In one case, a young woman died of septic shock. In another, an older woman died because a bogus chronic Lyme disease diagnosis and treatment delayed proper discovery of the real cause of her illness — amyotrophic lateral sclerosis, or Lou Gehrig’s disease.

This second case illustrates a particular worry for public health officials confronted with a growing number of chronic Lyme cases.

“A significant concern is that after the diagnosis of chronic Lyme disease is made, the actual cause of a patient’s symptoms might remain undiagnosed and untreated,” the warning notice states.
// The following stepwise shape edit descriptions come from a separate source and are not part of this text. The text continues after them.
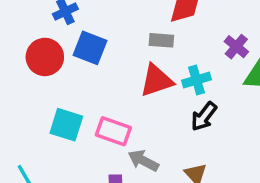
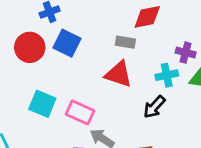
purple cross: (236, 47) -> (186, 53), turned -30
red triangle: (156, 80) -> (119, 74), turned 32
cyan cross: (197, 80) -> (167, 75), moved

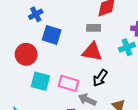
red circle: (30, 47) -> (26, 54), moved
black arrow: (154, 107) -> (100, 78), moved

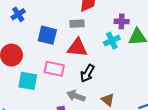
blue square: (52, 35) -> (47, 35), moved
pink rectangle: (68, 83) -> (54, 69), moved

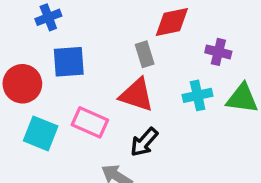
purple cross: (122, 21) -> (218, 52), moved
gray rectangle: (77, 24) -> (145, 54), turned 64
blue square: (47, 35) -> (69, 62), moved, turned -30

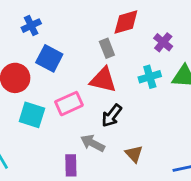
purple cross: (218, 52) -> (163, 42), turned 30
blue square: (69, 62) -> (49, 58), turned 36
pink rectangle: (90, 122) -> (69, 104), turned -44

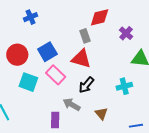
blue square: (49, 58) -> (47, 52), moved, turned 30
cyan cross: (150, 77) -> (124, 86), moved
pink rectangle: (69, 104) -> (56, 75), turned 66

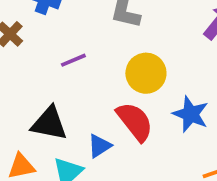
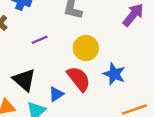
black triangle: (49, 123) -> (24, 80), turned 30

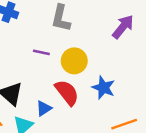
purple line: (40, 40) -> (41, 52), moved, turned 35

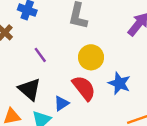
purple line: (41, 52) -> (40, 55), moved, turned 42

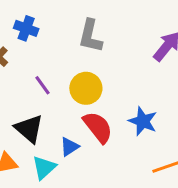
yellow circle: (91, 57) -> (86, 88), moved

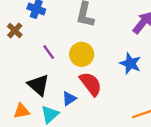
blue star: (143, 121) -> (130, 63), moved

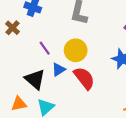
blue triangle: (69, 99) -> (58, 70), moved

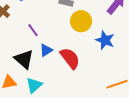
yellow circle: (76, 50) -> (81, 21), moved

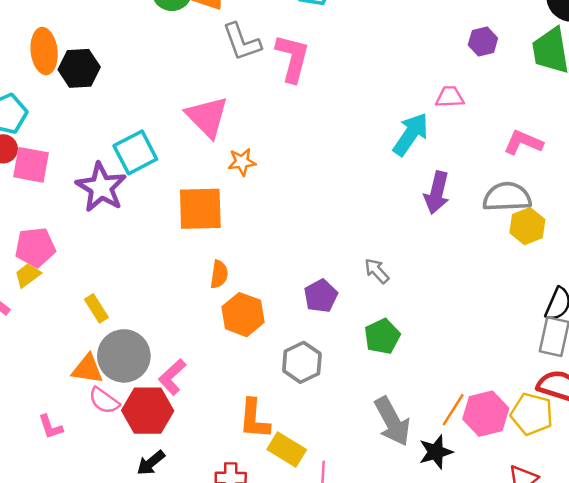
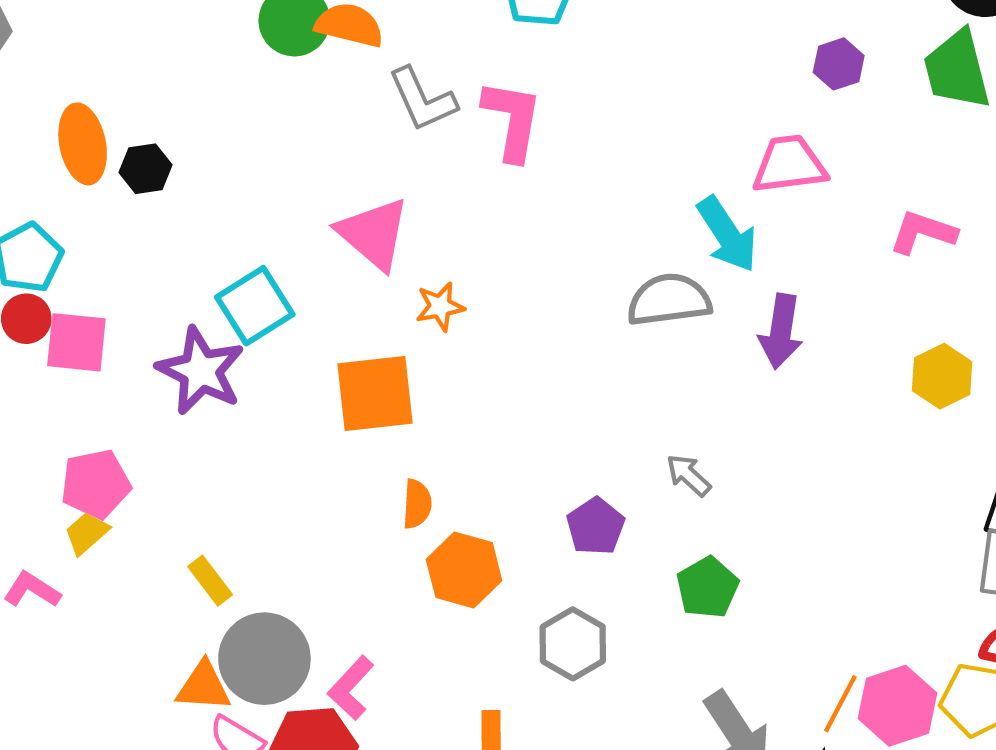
black hexagon: (79, 68) -> (145, 169), size x0.7
pink trapezoid: (450, 97) -> (789, 164), size x1.5
cyan arrow: (411, 134) -> (727, 234), turned 117
gray semicircle: (507, 197) -> (669, 300), moved

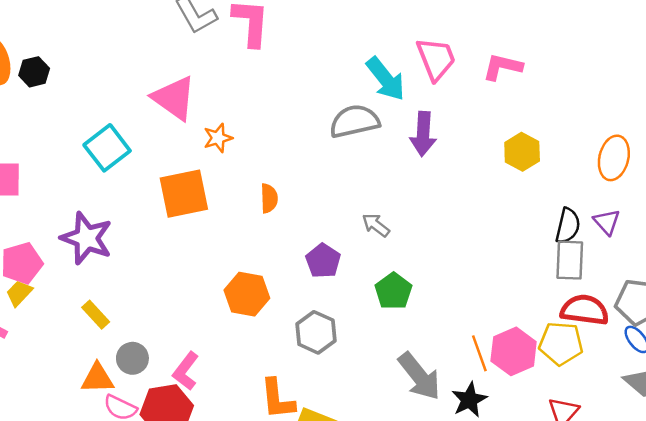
pink trapezoid: (789, 164) -> (436, 59), moved, turned 81
purple star: (201, 371) -> (87, 238), moved
orange semicircle: (417, 504) -> (269, 198), moved
gray circle: (264, 659) -> (132, 358), size x0.6
orange line: (840, 704) -> (479, 353), turned -42

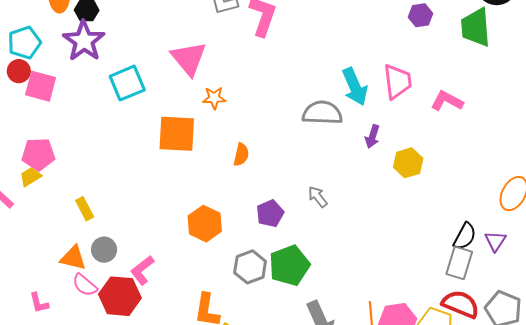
purple arrow: (423, 134) -> (372, 136), size x0.7
yellow hexagon: (522, 152) -> (408, 163), moved
purple star: (87, 238) -> (84, 41), moved
green pentagon: (393, 291) -> (289, 265), moved, size x1.4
The CDC’s statement is the latest in a serious of alarm bells rung about chronic Lyme disease. In February, the American Journal of Medicine ran a commentary led by epidemiologist and paediatrician Eugene Shapiro of Yale University criticising “false and misleading information about the diagnosis and treatment of Lyme disease”.

Shapiro and colleagues slammed medical professionals and others profiting from ostensible treatments for chronic Lyme disease. 

They had especially harsh words for elected representatives that successfully lobbied to have the condition recognised by insurance providers despite the lack of credible evidence it exists: “Politicians are attempting to displace mainstream physicians as diagnosticians in the complex world of Lyme disease by passing legislation that encourages the use of unproven treatments and that requires health insurance companies to pay for unsafe remedies with no documented benefit and well-documented adverse effects.”

They went on to call for all chronic Lyme disease treatments to cease, and the time and money thus saved to be redirected into finding out what was causing people to seek treatment in the first place.

“By so doing,” they concluded, “we might begin to improve the lives of those who are genuinely and indisputably suffering – just not from Lyme disease.”